Top of Supplied text

Some airline passengers can be deadly boring to sit next to... Another tidbit from Reuters.
A Canadian family has complained to Continental Airlines that they sat next to a critically ill passenger who frothed at the mouth and died during their flight, but the airline said it was only performing a humanitarian mission.
The man, who was not named, died in January while on a five-hour-long flight from Majuro in the Marshall Islands to Honolulu to seek medical treatment, said airline spokesman Dave Messing. "We are the only airline serving the mid-Pacific islands and we have a decades-long tradition of providing a vital lifeline to Hawaii for islanders who need either routine or emergency medical treatment," he said Tuesday. "Dozens if not hundreds of lives have been saved."

Bottom of Supplied text
Top of Information provided

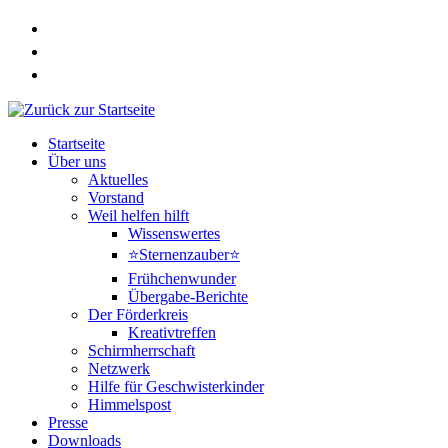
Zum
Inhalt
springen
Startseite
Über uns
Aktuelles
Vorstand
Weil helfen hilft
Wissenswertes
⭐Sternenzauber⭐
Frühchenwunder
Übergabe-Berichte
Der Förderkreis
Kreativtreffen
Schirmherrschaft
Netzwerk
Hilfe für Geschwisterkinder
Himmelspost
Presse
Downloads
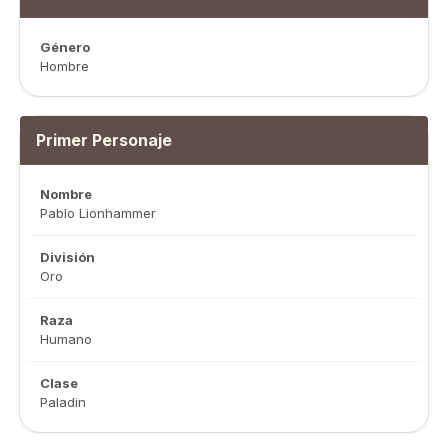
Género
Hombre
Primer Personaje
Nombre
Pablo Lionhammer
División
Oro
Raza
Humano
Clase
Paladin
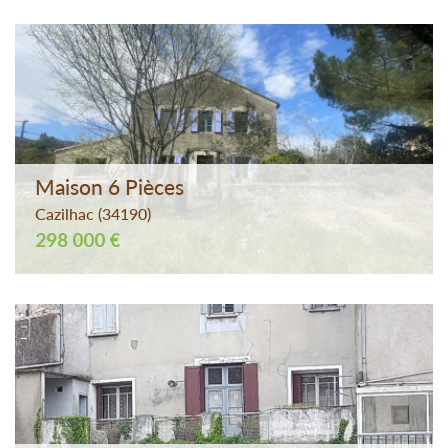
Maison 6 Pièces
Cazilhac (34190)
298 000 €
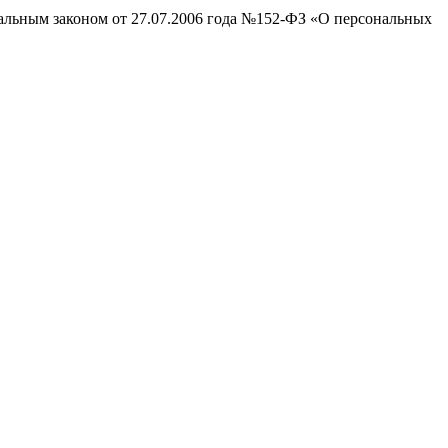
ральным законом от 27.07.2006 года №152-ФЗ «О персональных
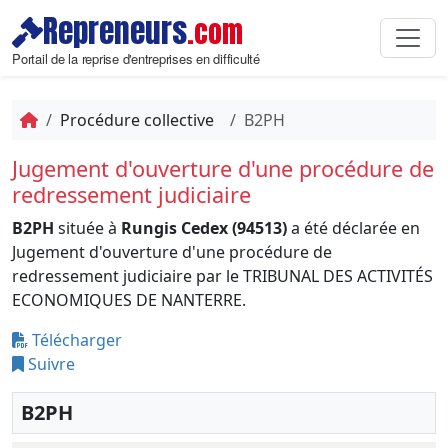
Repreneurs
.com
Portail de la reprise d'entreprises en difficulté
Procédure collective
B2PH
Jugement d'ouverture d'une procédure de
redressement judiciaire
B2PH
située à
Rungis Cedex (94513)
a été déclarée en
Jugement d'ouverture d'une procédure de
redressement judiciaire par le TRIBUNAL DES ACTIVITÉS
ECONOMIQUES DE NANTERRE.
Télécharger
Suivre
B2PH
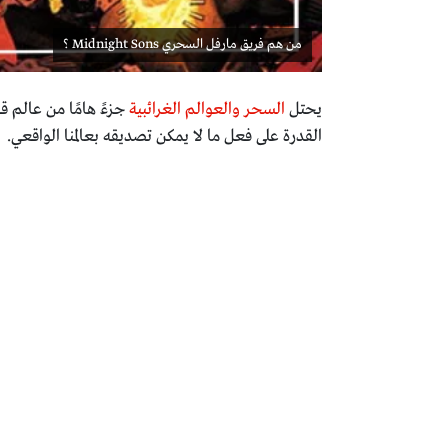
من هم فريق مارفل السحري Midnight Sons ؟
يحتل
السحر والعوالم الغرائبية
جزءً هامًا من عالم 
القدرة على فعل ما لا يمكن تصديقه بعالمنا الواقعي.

Bottom of Information provided

Pick up the news item about the passenger who died on a Continental Airlines flight and continue it from its last sentence.

§ Answer to the problem:
Messing said the airline tries to give ill passengers their privacy, but could not in this case because the Boeing 737 flight was virtually full. Donna Beaulieu, her daughter and son-in-law, on their way home to Campbell River, British Columbia after vacationing in Bali, looked on in horror when the dying man was wheeled on to the plane and into the seat next to them. He was unconscious and hooked up to IV's and oxygen.
"We looked at each other and said 'This guy isn't going to make it,"' she told the Houston Chronicle. She said he stopped breathing several times, but was roused by flight attendants and stayed alive until finally he frothed at the mouth and died.
So what did they want the airline to do? Prop him up in the galley? Sheesh!